Vodafone Thought Q3 Outcomes
Vodafone Thought narrowed down its web loss to ₹6,609.3 crore within the third quarter of FY25 from a lack of ₹7,175.9 crore within the earlier quarter. The corporate’s income in Q3FY25 rose 1.7% to ₹11,117.3 crore from ₹10,932.2 crore, quarter-on-quarter (QoQ). Common Income Per Person (ARPU) throughout the December quarter elevated to ₹173 from ₹166, QoQ.
On the operational degree, EBITDA grew 3.6% to ₹4,712.4 crore from ₹4,549.8 crore, whereas EBITDA margin was at 42.4% versus 41.6%, QoQ.
Vodafone Thought continues to lose market share to friends on account of decrease ARPU translation, given its inferior subscriber combine and elevated subscriber churn.
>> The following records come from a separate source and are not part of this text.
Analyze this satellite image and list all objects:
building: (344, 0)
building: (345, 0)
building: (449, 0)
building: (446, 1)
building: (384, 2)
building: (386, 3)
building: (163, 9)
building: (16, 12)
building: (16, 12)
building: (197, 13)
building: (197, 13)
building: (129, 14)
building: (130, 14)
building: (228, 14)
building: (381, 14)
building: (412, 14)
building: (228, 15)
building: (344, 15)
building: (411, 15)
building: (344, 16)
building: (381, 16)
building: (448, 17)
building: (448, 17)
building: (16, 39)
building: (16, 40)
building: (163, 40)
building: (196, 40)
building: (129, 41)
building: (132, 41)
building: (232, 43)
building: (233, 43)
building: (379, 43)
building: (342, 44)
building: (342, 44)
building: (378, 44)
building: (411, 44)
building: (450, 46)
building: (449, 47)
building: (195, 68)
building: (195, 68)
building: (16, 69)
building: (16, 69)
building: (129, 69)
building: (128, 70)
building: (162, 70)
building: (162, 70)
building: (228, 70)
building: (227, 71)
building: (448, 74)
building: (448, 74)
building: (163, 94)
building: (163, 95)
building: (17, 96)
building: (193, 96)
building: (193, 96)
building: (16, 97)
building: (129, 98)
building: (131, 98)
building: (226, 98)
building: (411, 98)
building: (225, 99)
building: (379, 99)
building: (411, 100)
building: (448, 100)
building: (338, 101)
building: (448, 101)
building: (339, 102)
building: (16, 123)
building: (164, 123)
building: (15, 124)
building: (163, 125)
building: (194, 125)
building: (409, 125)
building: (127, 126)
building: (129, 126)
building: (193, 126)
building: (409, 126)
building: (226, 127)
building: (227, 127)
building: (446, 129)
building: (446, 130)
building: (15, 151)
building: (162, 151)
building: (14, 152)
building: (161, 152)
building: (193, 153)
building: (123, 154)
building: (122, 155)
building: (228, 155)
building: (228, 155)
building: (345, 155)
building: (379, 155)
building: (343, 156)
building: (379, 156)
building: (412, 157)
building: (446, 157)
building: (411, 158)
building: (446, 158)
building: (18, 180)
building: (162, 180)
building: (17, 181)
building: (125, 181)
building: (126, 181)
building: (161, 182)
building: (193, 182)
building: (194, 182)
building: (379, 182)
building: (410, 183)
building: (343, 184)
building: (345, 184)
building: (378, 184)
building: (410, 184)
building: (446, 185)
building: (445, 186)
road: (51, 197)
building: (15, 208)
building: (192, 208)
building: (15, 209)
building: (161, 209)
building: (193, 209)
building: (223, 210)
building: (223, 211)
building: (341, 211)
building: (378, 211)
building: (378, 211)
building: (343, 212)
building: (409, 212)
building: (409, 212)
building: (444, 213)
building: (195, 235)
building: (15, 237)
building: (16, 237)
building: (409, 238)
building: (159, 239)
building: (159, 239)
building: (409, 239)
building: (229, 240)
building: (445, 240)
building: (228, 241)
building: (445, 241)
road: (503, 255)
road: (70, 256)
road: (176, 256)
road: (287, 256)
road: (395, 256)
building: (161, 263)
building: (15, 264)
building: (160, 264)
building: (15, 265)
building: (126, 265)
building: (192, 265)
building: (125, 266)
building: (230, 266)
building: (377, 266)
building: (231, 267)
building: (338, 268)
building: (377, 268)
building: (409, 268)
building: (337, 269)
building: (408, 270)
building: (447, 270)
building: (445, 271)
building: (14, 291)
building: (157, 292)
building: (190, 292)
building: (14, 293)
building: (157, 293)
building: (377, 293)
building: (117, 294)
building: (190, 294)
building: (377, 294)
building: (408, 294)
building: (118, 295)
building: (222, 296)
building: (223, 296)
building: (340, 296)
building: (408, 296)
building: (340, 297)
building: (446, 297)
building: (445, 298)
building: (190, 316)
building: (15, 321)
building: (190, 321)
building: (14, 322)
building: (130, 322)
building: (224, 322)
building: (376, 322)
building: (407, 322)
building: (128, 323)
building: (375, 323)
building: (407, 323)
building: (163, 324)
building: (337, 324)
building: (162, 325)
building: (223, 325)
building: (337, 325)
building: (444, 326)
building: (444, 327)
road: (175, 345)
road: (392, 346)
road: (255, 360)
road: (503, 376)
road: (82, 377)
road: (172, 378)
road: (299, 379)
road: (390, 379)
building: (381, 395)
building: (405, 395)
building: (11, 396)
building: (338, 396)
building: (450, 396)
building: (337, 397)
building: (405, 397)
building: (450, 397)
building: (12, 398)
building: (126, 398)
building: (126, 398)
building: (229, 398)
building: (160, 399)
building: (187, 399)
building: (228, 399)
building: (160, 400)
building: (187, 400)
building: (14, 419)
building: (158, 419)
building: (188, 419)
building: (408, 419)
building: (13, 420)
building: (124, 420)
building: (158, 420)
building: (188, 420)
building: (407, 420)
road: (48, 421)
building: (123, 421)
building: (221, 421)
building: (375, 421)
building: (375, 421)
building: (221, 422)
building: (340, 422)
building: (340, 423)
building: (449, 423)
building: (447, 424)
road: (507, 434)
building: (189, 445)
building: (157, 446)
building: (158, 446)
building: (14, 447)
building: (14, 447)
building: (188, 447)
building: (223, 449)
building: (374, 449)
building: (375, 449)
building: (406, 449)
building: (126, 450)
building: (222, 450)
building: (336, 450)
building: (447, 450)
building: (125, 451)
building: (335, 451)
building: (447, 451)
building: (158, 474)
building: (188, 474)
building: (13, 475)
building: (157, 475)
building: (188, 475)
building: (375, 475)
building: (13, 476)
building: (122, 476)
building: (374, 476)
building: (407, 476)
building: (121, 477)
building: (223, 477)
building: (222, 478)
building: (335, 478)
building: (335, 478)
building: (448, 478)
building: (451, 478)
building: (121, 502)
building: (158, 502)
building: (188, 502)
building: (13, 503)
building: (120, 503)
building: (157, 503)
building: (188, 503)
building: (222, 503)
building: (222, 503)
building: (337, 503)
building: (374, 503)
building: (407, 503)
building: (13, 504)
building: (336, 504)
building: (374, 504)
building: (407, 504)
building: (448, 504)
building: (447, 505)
“Regardless of the doubtless capex, we imagine gaining again subscribers can be a tall ask for Vodafone Thought, given its friends’ superior free money circulate technology and deeper pockets. Additional, we imagine Vi’s community investments stay contingent on debt increase, which in flip depends on continued help or reduction from the Authorities of India ( ₹44,000 crore+ annual repayments to GoI ranging from 1HFY26). Stabilization of the subscriber base, together with additional reduction from GoI, stays crucial for Vodafone Thought’s long-term survival,” Motilal Oswal stated.
The brokerage agency minimize its FY26-27 EBITDA estimates for Vodafone Thought by 7-8% on decrease subscriber and ARPU assumptions. It downgraded Vodafone Thought shares to ‘Promote’ from ‘Impartial’ and minimize the goal value of ₹5 per share.
At 12:50 PM, Vodafone Thought shares have been buying and selling 2.73% greater at ₹8.29 apiece on the BSE.